You might consider going away, Britney. Give us a chance to miss you, and give you a chance to acquire some of the skills that you need in life. Consider carefully-monitored medication for what I can only assume is some kind of post-partum psychosis combined with being woefully spoiled. I'm not blaming you--most people aren't blaming you. The combined hormones resulting from two babies in just over a year are not inconsiderable. Surround yourself with people who are not afraid to tell you the truth, because you seem to have a problem telling yourself the truth.

And stop flashing your bajingo all over the news. Really, put on some undies, lady. It's part of being the growup. Your kids will eventually catch wind of all of the press that your va-goo-goo gets, and they will be embarassed to know you. Your kids will be embarassed by you anyway, every kid is, but you'll be more likely to be paying their therapy bills than their college tuition.

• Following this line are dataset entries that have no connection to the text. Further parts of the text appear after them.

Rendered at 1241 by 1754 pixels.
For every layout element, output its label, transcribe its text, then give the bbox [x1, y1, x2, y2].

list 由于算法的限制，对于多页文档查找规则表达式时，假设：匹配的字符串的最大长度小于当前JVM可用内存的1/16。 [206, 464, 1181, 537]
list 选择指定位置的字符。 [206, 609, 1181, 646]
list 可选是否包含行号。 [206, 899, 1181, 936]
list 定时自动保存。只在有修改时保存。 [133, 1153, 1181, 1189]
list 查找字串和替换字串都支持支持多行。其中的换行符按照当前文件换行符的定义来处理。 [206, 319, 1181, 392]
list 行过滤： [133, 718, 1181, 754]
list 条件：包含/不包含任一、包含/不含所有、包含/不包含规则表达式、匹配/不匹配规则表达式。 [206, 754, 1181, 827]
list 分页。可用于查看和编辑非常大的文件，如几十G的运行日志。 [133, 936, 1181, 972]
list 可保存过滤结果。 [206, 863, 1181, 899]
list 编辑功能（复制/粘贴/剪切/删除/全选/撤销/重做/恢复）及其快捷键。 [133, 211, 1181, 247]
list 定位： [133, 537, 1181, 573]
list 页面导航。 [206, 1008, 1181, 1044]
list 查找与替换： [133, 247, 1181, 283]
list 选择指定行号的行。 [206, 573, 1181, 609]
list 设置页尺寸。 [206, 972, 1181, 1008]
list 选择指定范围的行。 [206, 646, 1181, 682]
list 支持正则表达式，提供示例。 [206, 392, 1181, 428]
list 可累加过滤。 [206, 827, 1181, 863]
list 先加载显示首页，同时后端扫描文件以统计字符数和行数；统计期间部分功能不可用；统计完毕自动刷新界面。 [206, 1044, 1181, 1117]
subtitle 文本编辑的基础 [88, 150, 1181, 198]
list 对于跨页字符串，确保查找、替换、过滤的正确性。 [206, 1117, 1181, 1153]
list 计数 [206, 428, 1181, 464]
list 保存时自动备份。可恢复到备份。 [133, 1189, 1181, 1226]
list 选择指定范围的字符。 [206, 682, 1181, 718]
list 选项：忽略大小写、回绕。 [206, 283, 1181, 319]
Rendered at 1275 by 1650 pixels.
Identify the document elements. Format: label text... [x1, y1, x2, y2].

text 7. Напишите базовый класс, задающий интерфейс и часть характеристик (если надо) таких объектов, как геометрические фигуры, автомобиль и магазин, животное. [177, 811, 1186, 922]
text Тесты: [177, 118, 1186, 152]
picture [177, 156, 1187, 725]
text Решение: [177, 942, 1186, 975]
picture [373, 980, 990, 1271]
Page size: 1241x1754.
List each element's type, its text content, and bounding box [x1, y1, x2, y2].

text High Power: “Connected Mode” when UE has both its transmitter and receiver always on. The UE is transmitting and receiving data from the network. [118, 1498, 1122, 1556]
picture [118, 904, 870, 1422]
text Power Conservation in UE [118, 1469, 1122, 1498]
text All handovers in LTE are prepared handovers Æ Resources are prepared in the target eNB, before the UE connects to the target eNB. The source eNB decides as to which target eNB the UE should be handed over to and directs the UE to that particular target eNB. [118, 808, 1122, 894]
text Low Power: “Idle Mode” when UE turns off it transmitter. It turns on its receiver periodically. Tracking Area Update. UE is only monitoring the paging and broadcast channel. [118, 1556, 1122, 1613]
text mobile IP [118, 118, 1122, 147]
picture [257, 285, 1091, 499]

I don't know how much of what we read about you is true, and I don't really care. Mostly I don't pay attention, but what I do know is, they don't just take kids away from their parents for no reason--my experience is that it's pretty damn hard to get kids taken away from lousy, neglectful, abusive, drunken and ignorant parents, let alone superstar parents.

Get your shit together, Britney. I'm embarassed for you at this point, and I feel sorry for you. But mostly, I'm scared to death for your boys. If you had any sense, you would be too, and you'd realize that you're all they've got, and maybe you could try to be more than what you've shown us so far.